Segment Start: Exercise data

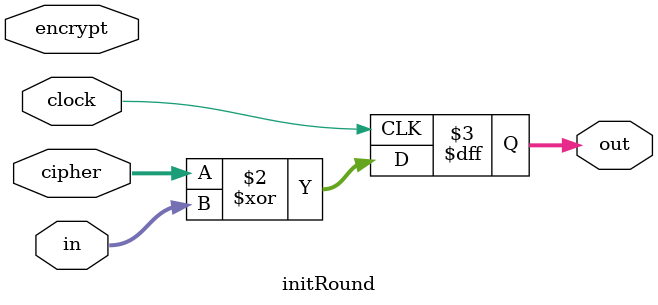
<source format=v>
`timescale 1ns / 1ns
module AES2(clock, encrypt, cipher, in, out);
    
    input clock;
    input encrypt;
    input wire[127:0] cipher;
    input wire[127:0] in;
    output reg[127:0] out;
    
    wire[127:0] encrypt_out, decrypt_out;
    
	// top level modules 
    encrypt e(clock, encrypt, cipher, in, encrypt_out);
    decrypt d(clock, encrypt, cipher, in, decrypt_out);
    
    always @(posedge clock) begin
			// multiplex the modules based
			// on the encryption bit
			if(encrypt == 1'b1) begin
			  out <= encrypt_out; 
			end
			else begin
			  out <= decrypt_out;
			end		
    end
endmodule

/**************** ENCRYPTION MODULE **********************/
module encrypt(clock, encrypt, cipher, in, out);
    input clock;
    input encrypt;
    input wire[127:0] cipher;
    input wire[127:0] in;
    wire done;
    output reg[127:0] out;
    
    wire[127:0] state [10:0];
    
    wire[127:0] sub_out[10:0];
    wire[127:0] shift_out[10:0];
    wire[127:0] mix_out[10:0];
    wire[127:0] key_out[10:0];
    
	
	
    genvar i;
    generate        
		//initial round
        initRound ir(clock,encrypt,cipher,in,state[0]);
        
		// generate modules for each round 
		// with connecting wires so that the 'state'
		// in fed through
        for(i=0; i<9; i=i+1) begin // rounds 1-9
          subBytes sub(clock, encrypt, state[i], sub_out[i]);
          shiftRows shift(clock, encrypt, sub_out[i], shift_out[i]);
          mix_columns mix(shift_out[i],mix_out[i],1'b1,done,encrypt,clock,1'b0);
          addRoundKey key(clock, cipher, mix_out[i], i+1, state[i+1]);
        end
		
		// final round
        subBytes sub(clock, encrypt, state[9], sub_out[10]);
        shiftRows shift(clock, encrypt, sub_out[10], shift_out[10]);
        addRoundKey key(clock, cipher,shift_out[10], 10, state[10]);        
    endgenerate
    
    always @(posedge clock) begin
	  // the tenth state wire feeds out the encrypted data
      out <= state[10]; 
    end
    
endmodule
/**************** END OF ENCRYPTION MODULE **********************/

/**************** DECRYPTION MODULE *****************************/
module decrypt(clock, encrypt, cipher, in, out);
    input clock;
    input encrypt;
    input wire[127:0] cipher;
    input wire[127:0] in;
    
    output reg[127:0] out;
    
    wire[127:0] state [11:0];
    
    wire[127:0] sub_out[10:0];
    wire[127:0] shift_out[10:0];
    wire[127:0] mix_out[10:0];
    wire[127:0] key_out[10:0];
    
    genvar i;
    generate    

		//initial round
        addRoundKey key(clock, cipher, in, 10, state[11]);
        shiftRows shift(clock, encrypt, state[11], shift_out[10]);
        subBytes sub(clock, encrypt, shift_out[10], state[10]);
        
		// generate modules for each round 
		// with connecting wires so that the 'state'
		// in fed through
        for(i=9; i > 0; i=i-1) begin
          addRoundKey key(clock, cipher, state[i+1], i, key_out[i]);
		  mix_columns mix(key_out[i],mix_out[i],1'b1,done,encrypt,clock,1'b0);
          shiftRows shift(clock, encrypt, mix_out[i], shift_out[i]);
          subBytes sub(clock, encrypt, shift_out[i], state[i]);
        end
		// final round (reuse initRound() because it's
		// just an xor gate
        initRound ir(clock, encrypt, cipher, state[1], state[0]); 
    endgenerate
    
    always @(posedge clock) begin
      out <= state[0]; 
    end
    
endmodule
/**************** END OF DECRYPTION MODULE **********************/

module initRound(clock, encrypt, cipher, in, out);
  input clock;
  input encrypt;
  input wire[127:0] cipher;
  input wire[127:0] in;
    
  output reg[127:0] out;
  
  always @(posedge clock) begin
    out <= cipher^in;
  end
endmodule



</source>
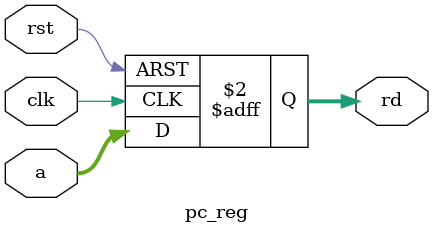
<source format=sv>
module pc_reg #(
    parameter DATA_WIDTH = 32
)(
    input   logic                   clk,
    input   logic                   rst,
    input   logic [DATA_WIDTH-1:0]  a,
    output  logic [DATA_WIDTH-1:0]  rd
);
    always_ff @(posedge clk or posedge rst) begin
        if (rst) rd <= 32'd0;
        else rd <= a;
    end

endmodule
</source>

Segment End: Exercise data

Exercise prompt. Note which lines carry the word "source" in the material, then copy each of them.

Result of this exercise.
<source format=v>
</source>
<source format=sv>
</source>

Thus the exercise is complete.